I have demonstrated dramatic improvements in speed by simply running all of the queries directly on the server. (Oracle in this case, but I don't think that is important.) Usually, I have to first upload a table to my personal schema that defines the population of clients we want to examine. Everything else is on the server. Sometimes I collapse their queries together because they can be done in a single step, but I do not believe that is why my version of their program is so much faster.

我认为 proc sql 上传初始数据集,然后在服务器上运行第一个查询.然后将输出下载到本地计算机,创建本地 SAS 数据集.对于第二个 proc sql 步骤,它将在第一步中创建的表上传回服务器,然后在服务器上运行查询.更糟糕的是,本地"SAS 数据集实际上存储在远程服务器上,而不是实际的本地机器上.这对 SAS 来说是不可见的,但这确实意味着我们正在再次通过网络复制数据.我认为 SAS 运行缓慢是因为大量不必要的网络流量.
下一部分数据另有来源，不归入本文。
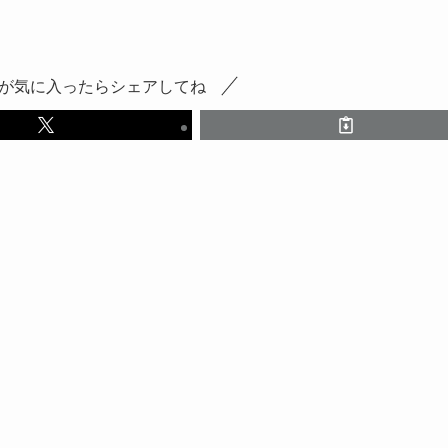
が気に入ったらシェアしてね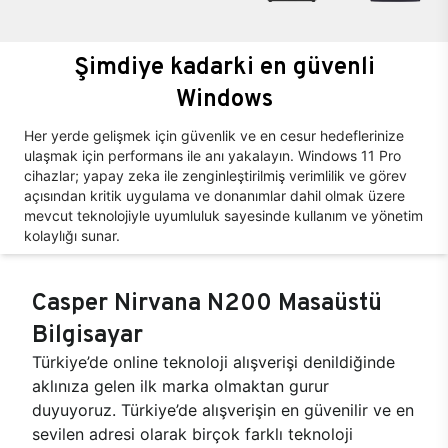
Şimdiye kadarki en güvenli
Windows
Her yerde gelişmek için güvenlik ve en cesur hedeflerinize
ulaşmak için performans ile anı yakalayın. Windows 11 Pro
cihazlar; yapay zeka ile zenginleştirilmiş verimlilik ve görev
açısından kritik uygulama ve donanımlar dahil olmak üzere
mevcut teknolojiyle uyumluluk sayesinde kullanım ve yönetim
kolaylığı sunar.
Casper Nirvana N200 Masaüstü
Bilgisayar
Türkiye’de online teknoloji alışverişi denildiğinde
aklınıza gelen ilk marka olmaktan gurur
duyuyoruz. Türkiye’de alışverişin en güvenilir ve en
sevilen adresi olarak birçok farklı teknoloji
I think proc sql uploads the initial data set and then runs the first query on the server. It then downloads the output to the local computer, creating the local SAS data set. For the second proc sql step, it uploads the table created in step one back to the server and then runs the query on the server. To make this all even worse, the "local" SAS data sets are actually stored on a remote server, not the actual local machine. This is invisible to SAS, but it does mean we are copying data across the network yet again. I believe SAS is running slowly because of a large amount of unnecessary network traffic.

问题 #1 - 我对 proc sql 的理解是否正确?我们真的浪费了我认为通过网络上传和下载大型表格/数据集的时间吗?
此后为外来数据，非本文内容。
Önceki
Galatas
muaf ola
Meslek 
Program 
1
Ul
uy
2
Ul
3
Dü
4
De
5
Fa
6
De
Question #1 - Is my understanding of what proc sql is doing correct? Are we really wasting as much time as I think we are uploading and downloading large tables / data sets across our network?

问题 #2 - 有什么方法可以控制 proc sql 何时针对服务器运行,而何时针对本地数据库运行?在某些情况下,如果我们可以阻止上传/下载步骤,查询会更有效地运行.
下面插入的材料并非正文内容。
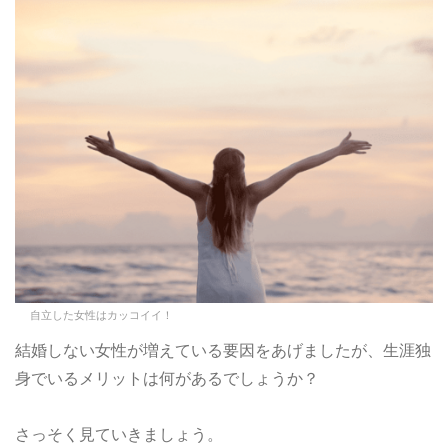
自立した女性はカッコイイ！
結婚しない女性が増えている要因をあげましたが、生涯独
身でいるメリットは何があるでしょうか？
さっそく見ていきましょう。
Qeustion #2 - Is there some way to control when proc sql runs against a server versus when it runs against the local database? In some cases, if we could prevent the upload / download step, the query would run more efficiently.

推荐答案

简短回答

您的理解并不完全正确,但它在正确的范围内.SQL 可能不会将 SAS 数据集发送到服务器,它更有可能将服务器数据下载到 SAS - 但它可能正在下载整个表,不受连接条件的限制.您的解决方案正是我所建议的 - 希望您的同事能够加入.

Short answer

Your understanding is not exactly correct, but it's in the right ballpark. SQL is probably not sending the SAS dataset to the server, it is more likely downloading the server data to SAS - but it's probably downloading the entire table, not limited by the join criteria. Your solution is exactly what I would suggest doing - hopefully your colleagues will get on board.

就处理的工作方式而言,这取决于您的代码.PROC SQL 将在本地执行代码(如在 SAS 服务器/桌面上),除非它决定将查询传递给服务器并且未被告知不允许这样做.这称为隐式直通.您无法真正控制它,除非将其完全关闭(在 PROC SQL 语句中使用 noipassthru).您有时可以使用 options msglevel=i;(系统选项)和 _METHOD_TREE 来查看 SQL 决定做什么(类似于解释计划).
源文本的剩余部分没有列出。